Обращаясь к собственно модернистскому мифологизированию, необходимо ясно представлять себе характер соотношения между «возрождением» мифа в XX в. и подлинной древней мифологией. Отказ от социологического обоснования романной структуры и переход от изображения социальных типов к универсальной микропсихологии эвримена открыл дорогу частичному использованию архаических средств организации повествования и символики мифологического типа. Романы Кафки отмечены печатью стихийного мифотворчества, он создал свой собственный язык поэтических символов, тогда как Джойс обращается к различным традиционным мифам как к своеобразному готовому языку нового романа. Этим готовым языком воспользовался и Т. Манн, но он дал одновременно и объективный художественный анализ этого языка с реалистических позиций, обнаружив тонкое понимание архаической культуры и ее исторических форм. Обращение некоторых писателей, например африканских, к языку мифа поддерживалось тем, что в их культуре пережитки фольклорно-мифологического мышления были исторической реальностью. Язык мифологизма XX в., однако, далеко не совпадает с языком древних мифов, поскольку нельзя поставить знак равенства между невыделенностью личности из общины и ее деградацией в современном индустриальном обществе, нивелированностью, отчуждением и т. п.

Пресловутая цикличность также не является универсальной характеристикой первобытной мифологии, и ее особая популярность в модернистском романе отчасти даже навеяна ритуалистической этнографией Фрейзера и его учеников, так же как психологизация мифологии нашла дополнительную поддержку в психоанализе. Кроме того, для современной поэтики мифологизирования характерно суммирование и отождествление совершенно различных мифологических систем с целью акцентировки их метамифологического вечного смысла. Такие явления синтеза известны и в прошлом (эллинизм, гностические и другие учения начала эры), но в принципе они чужды древней мифологии, которая, даже ассимилировав чужих богов, утверждает свою исключительность. Таковы основные расхождения в самом языке мифа в древней культуре и в XX в.

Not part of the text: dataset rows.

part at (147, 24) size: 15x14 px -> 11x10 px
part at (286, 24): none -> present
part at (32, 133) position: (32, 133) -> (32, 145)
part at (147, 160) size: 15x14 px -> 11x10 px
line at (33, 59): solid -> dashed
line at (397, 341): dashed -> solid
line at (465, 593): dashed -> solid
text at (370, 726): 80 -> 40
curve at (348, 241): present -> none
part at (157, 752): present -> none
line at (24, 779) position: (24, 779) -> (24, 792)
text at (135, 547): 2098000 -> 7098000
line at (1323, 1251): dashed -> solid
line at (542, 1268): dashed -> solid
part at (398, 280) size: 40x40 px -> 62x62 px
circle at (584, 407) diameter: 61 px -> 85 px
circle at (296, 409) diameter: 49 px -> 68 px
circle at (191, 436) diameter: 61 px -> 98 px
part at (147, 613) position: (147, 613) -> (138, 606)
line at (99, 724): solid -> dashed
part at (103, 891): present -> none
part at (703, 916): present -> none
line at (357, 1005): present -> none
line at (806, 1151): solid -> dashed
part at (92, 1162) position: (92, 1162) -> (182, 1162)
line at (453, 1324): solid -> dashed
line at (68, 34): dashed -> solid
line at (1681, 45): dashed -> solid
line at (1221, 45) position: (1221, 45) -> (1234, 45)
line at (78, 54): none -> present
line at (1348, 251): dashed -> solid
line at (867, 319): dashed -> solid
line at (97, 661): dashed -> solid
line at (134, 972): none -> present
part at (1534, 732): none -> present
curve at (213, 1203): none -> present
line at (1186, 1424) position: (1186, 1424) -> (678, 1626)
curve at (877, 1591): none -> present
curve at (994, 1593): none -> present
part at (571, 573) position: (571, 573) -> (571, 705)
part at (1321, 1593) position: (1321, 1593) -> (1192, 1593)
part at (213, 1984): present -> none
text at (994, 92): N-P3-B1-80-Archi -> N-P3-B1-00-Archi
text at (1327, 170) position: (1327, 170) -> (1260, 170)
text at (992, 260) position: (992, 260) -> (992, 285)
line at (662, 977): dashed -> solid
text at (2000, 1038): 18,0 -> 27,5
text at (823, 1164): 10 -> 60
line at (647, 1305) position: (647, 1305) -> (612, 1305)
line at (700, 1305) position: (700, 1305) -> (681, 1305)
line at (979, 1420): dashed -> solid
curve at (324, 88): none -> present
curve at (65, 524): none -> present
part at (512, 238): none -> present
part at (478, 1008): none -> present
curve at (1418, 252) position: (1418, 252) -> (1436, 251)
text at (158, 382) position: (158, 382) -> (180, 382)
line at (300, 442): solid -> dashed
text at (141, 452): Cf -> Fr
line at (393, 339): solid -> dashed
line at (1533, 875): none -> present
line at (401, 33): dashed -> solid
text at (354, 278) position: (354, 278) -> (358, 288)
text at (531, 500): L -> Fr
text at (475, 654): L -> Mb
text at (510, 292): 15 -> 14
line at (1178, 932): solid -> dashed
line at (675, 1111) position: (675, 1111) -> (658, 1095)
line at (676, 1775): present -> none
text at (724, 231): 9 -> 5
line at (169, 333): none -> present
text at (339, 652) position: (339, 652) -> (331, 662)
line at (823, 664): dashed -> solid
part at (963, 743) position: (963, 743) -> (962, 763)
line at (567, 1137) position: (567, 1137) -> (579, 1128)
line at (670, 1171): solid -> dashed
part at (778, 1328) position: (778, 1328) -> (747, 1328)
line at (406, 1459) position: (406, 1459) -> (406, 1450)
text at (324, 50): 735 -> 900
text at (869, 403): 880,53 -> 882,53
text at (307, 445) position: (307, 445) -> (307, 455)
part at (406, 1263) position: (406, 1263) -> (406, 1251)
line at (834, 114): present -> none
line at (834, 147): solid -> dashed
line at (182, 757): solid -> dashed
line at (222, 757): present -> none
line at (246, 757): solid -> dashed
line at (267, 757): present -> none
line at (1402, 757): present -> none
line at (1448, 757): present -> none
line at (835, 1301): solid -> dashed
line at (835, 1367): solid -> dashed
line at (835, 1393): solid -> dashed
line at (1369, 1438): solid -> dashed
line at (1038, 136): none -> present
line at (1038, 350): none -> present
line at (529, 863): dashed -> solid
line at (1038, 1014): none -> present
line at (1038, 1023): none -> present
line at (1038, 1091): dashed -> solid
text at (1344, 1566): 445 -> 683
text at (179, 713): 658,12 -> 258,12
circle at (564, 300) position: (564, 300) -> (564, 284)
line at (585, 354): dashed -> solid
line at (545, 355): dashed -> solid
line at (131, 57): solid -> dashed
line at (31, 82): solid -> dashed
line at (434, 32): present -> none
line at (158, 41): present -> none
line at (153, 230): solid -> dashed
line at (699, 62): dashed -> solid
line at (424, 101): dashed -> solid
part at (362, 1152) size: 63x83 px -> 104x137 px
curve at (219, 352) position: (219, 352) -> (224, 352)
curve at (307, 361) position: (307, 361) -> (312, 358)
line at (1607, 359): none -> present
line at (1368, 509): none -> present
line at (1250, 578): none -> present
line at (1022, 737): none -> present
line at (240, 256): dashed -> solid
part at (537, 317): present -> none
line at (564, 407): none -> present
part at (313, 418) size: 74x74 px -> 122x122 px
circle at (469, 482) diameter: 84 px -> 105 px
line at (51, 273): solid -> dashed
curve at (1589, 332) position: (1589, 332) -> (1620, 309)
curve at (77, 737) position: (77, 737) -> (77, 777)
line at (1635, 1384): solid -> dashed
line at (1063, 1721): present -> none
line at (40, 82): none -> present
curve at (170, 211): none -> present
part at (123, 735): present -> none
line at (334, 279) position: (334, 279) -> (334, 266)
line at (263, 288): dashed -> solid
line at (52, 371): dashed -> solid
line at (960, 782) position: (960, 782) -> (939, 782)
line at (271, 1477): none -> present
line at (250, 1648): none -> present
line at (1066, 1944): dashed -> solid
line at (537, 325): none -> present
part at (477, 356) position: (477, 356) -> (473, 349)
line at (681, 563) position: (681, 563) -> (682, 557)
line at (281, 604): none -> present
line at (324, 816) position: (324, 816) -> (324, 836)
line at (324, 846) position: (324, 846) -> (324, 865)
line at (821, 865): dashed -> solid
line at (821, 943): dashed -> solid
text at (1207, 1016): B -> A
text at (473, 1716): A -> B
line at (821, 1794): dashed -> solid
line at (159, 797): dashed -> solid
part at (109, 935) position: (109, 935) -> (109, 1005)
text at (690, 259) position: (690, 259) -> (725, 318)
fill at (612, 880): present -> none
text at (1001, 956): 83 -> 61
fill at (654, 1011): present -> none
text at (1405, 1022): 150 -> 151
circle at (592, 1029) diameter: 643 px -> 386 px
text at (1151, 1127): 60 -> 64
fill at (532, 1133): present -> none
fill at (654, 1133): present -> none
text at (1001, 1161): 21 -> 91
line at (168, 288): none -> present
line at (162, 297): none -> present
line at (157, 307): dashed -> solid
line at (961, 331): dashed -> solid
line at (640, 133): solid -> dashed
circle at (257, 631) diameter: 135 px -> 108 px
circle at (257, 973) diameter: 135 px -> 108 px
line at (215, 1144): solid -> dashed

Не следует также забывать, что поэтика мифологизирования не только организует повествование, но служит средством метафорического описания ситуации в современном обществе (отчуждение, трагическая «робинзонада» личности, чувство неполноценности и бессилия частного человека перед мистифицированными социальными силами) с помощью параллелей из традиционных мифов, которые порождены иной стадией исторического развития. Поэтому при использовании традиционных мифов самый их смысл резко меняется, часто на прямо противоположный. Это, в частности, подчеркивает сравнение Кафки, непосредственно мифологизировавшего современную житейскую прозу, с Джойсом, экспериментировавшим с традиционными мифологемами.

Символика кафкианских образов оказывается часто прямо противоположной смыслу древних мифов, главная функция которых как раз заключалась во включении индивида в социальный и природный круговорот и в поддержке социальной и природной «гармонии», тогда как мифология Кафки есть мифология непреодолимой полосы отчуждения между индивидом и внеличными социальными и природными силами.

Вместе с тем в художественной и мифологической фантазии и в человеческой фантазии вообще, в той мере, в какой она не «перекрывается» чисто научным рационалистическим познанием (хотя и в современной науке существуют классификации по вторичным чувственным качествам, отдаленно напоминая этим принцип древней мифологии), в той мере, в какой она не полностью сводится к своему конкретно-историческому выражению, имеется определенная общность. И в стремлении обнаружить эту общность заключен определенный позитивный смысл.